Até recentemente, muitos negros tinham vergonha da própria cultura, frisa Sandra. Esse cenário vem mudando e o surgimento de diversas marcas de roupas afro mostra o avanço desse processo de autoafirmação. “Toda a história de sofrimento dos negros justifica o uso desses instrumentos para a elevação da autoestima.”
Muitas mulheres ainda se intimidam diante de um turbante, ficam inseguras, não querem olhar no espelho. Para as que estão em processo de transição de parar de alisar o cabelo e assumir a cabeleira afro, o turbante torna-se ferramenta importante. “Tem cliente que chora de emoção ao usar, nos conta que nunca se havia imaginado com esse acessório. Em nossa página no Facebook, são diversos os depoimentos de agradecimento.”

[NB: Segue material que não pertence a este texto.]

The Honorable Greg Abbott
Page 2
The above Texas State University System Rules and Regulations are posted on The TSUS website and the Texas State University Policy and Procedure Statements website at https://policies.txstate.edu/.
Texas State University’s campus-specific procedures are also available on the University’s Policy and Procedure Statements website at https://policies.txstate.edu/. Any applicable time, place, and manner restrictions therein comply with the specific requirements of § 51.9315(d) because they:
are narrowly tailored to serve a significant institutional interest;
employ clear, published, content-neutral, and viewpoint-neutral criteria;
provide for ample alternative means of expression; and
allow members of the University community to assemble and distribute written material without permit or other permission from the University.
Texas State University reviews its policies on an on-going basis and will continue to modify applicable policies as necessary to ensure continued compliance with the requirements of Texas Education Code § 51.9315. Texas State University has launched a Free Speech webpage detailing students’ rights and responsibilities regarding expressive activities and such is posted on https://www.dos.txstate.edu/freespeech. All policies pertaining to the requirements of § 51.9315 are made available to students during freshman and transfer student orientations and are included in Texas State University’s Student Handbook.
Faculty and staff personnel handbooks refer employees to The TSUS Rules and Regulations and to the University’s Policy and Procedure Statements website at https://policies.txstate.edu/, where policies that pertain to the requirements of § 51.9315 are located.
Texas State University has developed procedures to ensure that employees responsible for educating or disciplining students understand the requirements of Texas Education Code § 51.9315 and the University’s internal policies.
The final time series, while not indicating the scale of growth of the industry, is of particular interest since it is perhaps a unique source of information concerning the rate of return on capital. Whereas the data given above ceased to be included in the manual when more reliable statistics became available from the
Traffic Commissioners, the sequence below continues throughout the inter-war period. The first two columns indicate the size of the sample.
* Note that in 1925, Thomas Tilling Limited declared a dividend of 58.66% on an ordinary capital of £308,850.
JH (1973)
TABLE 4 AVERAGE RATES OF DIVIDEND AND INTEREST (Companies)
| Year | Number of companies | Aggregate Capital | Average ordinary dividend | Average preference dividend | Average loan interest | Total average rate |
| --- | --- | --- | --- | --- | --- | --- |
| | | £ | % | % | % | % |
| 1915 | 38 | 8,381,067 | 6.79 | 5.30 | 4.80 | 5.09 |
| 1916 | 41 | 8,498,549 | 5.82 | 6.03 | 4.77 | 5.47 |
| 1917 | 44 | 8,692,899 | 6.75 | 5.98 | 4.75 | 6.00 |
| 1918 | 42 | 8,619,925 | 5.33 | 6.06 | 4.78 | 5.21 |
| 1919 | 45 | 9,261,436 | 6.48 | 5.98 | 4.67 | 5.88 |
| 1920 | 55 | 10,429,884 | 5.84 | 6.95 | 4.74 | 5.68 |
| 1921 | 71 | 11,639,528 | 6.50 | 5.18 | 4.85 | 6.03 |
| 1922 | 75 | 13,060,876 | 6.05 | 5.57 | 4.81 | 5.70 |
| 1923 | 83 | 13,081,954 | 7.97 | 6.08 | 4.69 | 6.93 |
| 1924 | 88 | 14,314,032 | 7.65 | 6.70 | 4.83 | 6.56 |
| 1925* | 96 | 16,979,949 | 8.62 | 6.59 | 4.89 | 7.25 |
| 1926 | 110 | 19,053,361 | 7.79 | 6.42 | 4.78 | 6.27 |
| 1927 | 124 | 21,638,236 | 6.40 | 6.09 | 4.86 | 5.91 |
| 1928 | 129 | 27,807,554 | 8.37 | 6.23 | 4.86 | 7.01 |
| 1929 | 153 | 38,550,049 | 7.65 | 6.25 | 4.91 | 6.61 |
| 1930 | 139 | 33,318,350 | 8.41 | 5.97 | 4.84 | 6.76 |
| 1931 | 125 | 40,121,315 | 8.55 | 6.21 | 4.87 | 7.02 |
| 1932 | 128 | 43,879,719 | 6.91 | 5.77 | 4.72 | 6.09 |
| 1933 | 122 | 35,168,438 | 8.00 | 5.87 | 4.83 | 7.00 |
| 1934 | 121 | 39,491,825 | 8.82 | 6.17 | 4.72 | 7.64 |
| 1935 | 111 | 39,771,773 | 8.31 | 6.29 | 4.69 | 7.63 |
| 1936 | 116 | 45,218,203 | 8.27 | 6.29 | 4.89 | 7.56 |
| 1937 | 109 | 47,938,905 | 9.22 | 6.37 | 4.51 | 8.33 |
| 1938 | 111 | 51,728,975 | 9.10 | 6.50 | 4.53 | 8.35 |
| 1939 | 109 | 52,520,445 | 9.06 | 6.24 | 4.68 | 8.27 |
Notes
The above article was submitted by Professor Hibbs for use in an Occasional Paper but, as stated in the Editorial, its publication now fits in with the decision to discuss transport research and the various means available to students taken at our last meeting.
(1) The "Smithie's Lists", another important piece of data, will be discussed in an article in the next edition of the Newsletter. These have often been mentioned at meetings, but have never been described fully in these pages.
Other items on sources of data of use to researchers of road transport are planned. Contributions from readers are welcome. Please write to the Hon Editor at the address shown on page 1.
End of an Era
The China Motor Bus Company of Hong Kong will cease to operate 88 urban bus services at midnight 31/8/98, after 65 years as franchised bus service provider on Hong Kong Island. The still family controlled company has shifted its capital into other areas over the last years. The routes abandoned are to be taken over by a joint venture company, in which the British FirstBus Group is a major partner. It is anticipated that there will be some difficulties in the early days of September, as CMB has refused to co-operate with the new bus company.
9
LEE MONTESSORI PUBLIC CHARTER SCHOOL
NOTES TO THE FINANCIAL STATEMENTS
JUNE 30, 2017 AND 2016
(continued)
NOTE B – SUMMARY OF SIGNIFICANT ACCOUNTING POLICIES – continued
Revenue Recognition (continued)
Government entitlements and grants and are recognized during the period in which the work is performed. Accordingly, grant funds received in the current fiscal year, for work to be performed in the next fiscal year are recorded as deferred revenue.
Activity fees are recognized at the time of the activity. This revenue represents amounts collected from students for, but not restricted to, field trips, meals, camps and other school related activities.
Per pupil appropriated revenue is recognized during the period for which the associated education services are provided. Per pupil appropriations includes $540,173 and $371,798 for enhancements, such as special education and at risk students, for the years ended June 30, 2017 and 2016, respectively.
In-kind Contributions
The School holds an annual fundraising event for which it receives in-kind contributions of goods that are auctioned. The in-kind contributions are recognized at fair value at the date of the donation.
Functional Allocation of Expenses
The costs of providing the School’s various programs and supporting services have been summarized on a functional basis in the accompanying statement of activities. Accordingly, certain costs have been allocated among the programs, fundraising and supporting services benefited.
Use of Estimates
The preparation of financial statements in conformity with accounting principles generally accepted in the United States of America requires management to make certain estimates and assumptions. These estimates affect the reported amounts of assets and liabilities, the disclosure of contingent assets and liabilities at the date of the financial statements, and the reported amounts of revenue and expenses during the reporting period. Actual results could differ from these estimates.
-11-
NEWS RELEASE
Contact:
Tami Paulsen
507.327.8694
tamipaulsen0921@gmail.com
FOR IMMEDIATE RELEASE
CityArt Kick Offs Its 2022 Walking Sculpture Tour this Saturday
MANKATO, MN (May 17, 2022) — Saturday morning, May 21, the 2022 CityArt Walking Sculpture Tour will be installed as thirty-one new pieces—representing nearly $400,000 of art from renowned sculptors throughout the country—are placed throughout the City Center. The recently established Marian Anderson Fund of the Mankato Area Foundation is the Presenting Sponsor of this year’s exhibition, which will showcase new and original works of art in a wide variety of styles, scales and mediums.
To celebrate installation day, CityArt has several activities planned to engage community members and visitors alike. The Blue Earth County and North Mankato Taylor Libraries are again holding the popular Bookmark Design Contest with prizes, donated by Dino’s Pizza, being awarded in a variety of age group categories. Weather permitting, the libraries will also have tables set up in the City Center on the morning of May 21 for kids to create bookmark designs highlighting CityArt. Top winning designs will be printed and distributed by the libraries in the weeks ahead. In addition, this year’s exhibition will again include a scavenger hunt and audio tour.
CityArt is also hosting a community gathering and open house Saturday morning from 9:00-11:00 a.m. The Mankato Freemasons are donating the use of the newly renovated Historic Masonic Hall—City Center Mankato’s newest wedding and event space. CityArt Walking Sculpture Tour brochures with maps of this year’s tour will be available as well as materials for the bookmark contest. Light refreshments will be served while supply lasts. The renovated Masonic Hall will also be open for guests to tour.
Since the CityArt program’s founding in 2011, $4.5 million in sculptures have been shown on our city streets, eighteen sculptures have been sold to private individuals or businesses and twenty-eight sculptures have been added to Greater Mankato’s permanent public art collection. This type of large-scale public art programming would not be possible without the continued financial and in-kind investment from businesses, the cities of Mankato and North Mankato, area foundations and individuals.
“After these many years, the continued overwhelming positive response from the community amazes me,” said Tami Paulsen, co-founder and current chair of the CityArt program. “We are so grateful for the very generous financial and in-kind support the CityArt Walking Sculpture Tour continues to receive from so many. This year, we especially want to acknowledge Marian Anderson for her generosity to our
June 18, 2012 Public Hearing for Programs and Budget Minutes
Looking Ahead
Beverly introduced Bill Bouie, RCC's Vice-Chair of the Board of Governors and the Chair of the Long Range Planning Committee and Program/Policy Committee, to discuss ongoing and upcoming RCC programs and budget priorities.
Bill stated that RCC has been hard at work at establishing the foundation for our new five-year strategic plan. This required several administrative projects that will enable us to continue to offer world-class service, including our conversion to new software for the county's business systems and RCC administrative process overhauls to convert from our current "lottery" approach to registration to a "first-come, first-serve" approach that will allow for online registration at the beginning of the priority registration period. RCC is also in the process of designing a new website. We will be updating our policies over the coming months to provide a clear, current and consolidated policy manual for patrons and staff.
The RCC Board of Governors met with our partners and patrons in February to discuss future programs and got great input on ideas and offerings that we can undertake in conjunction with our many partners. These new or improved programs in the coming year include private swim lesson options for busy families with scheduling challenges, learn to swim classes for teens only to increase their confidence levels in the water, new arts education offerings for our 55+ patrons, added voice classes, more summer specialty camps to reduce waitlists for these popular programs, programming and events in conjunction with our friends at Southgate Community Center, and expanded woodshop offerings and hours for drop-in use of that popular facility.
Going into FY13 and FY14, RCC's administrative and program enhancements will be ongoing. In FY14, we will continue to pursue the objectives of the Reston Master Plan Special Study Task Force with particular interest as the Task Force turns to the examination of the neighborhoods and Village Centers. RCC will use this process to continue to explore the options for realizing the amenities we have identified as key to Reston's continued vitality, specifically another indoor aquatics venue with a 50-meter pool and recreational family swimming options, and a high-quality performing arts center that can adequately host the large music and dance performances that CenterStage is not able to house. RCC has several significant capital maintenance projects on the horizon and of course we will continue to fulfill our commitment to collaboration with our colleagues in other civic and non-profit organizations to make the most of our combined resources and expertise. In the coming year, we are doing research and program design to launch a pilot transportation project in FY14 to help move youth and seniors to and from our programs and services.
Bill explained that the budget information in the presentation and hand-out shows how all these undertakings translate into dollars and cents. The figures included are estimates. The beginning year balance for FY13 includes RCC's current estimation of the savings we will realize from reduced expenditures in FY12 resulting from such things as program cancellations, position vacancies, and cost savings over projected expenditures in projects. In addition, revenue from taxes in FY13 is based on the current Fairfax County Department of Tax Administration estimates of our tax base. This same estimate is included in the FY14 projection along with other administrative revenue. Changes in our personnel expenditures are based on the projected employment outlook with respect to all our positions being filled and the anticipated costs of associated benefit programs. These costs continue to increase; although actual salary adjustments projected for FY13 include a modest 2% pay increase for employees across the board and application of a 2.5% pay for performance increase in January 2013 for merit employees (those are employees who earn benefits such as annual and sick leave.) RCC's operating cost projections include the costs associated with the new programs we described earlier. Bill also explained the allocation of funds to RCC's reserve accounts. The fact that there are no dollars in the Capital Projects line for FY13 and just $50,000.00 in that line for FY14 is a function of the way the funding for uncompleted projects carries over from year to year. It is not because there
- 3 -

A produção da Candaces é totalmente caseira e deve continuar desse modo. “Nós nos achamos no que fazemos e a ideia é não crescer demais para não perder a essência de nosso trabalho artesanal. Não queremos nos industrializar”, afirma Sandra. Tudo acontece na casa-ateliê situada na zona leste, repleta de referências africanas e amostras de tecido colorido. Filha e mãe criam os moldes.
“Ela nunca tinha feito nada de vestuário até fazer a primeira peça”, conta Sandra a respeito da matriarca, militante pela urbanização das favelas, educação de jovens e adultos e presidente da Associação dos Afro Empreendedores. Das tesouras brotam calça, macacão, saia, vestido, cropped, blusinha. Camisa e bata masculinas. Os tecidos são únicos, as estampas não se repetem e a numeração vai do PP ao XG.
Da mala onde estão as peças prontas para a venda, Sandra exibe alguns modelos batizados em homenagem a amigas divulgadoras da Candaces. Tem o vestido Adriana Moreira, em referência à cantora paulistana, e o Preta Rara, criado para a rapper santista. Algumas estampas também têm nome e Miriam Makeba, a cantora e ativista sul-africana, é uma das mais solicitadas.